> [Written task 1] Rewrite the rows from the line containing "Welcome to Merlintrader!" through the end of the rows, replacing "social media" with "online platforms" and leaving everything else unchanged.

*** Passage shown Section Begins ***

- Born: May 15, 1963 (age 63) Maralik, Ani Municipality, Armenian SSR, USSR (now in Shirak Province, Armenia)
- Allegiance: Armenia
- Branch: Soviet Air Forces Armenian Air Force
- Service years: 1982-2021
- Rank: Lieutenant-General
- Spouse: Natalya
- Children: 3

= Stepan Galstyan =

Stepan Roberti Galstyan (Ստեփան Ռոբերտի Գալստյան) was an Armenian military commander. He was the Chief of General Staff of Armenian Armed Forces for 12 days from 10 March 2021 to 22 March 2021.

== Early life and career ==
In 1982, he graduated from the Leninkan Light Industry Technical School in Gyumri. From 1983 to 1992 he served in the Soviet Air Forces. In 1988, he graduated from the Armavir Military Aviation School of Pilots. In 1992, following the Dissolution of the Soviet Union and the Independence of Armenia, he joined the Armenian Armed Forces and specifically the Armenian Air Force. He held the positions of commander of an aviation squadron, military unit, and then base.

*** Passage shown Section Ends ***
*** Material for the task Section Begins ***

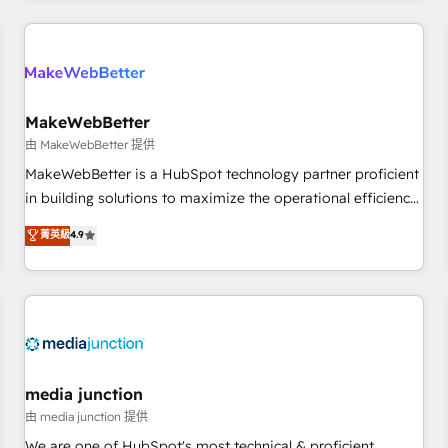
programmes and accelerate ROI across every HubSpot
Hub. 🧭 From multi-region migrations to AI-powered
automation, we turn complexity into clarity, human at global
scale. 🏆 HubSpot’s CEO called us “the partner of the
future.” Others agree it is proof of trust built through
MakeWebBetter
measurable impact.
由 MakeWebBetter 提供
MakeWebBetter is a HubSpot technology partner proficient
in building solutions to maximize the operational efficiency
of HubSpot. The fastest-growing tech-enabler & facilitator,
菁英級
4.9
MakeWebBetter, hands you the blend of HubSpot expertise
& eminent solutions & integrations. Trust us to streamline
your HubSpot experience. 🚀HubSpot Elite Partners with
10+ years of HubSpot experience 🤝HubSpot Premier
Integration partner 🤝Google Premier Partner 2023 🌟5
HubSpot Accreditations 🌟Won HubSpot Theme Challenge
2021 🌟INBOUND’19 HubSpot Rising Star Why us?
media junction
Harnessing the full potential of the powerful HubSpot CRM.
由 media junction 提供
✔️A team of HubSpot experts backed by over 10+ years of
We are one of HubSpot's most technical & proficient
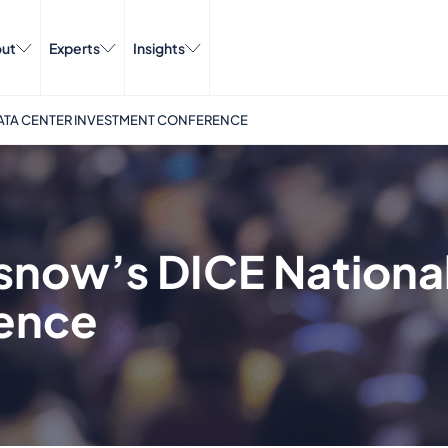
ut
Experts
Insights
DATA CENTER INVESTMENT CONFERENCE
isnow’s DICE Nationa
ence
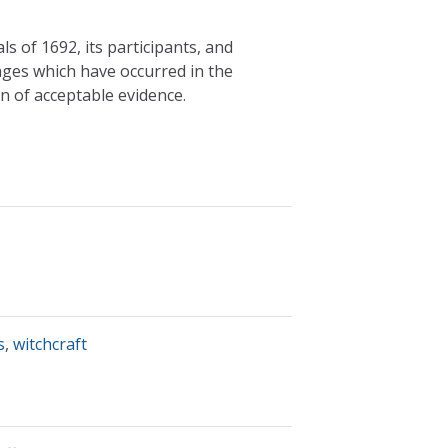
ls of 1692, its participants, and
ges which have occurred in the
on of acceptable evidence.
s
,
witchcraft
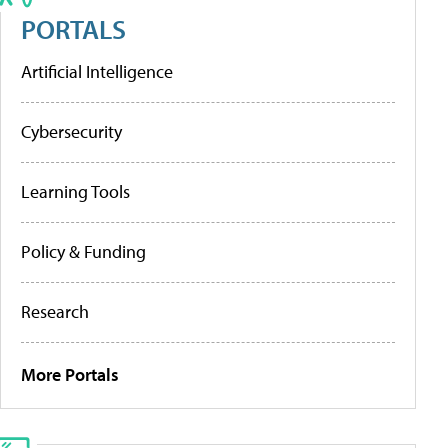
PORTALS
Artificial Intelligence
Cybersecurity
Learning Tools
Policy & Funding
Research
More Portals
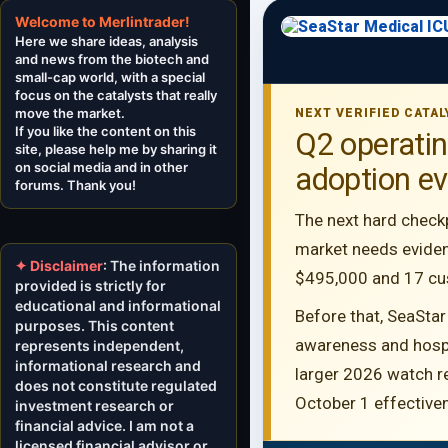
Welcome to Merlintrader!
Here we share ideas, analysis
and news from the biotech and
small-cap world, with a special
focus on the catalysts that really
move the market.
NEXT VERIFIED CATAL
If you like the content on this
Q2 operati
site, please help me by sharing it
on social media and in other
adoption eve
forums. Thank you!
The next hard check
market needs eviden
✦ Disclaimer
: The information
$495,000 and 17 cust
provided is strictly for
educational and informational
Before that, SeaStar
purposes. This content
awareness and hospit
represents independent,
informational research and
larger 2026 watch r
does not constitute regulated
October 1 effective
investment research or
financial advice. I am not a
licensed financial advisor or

*** Material for the task Section Ends ***

> [Written task 2] Reproduce the part of the Stepan Galstyan biography that opens with the words "Stepan Roberti Galstyan" and closes with "and then base.".

> [Final answer 1]
Welcome to Merlintrader!
Here we share ideas, analysis
and news from the biotech and
small-cap world, with a special
focus on the catalysts that really
move the market.
NEXT VERIFIED CATAL
If you like the content on this
Q2 operati
site, please help me by sharing it
on online platforms and in other
adoption eve
forums. Thank you!
The next hard check
market needs eviden
✦ Disclaimer
: The information
$495,000 and 17 cust
provided is strictly for
educational and informational
Before that, SeaStar
purposes. This content
awareness and hospit
represents independent,
informational research and
larger 2026 watch r
does not constitute regulated
October 1 effective
investment research or
financial advice. I am not a
licensed financial advisor or

> [Final answer 2]
Stepan Roberti Galstyan (Ստեփան Ռոբերտի Գալստյան) was an Armenian military commander. He was the Chief of General Staff of Armenian Armed Forces for 12 days from 10 March 2021 to 22 March 2021.

== Early life and career ==
In 1982, he graduated from the Leninkan Light Industry Technical School in Gyumri. From 1983 to 1992 he served in the Soviet Air Forces. In 1988, he graduated from the Armavir Military Aviation School of Pilots. In 1992, following the Dissolution of the Soviet Union and the Independence of Armenia, he joined the Armenian Armed Forces and specifically the Armenian Air Force. He held the positions of commander of an aviation squadron, military unit, and then base.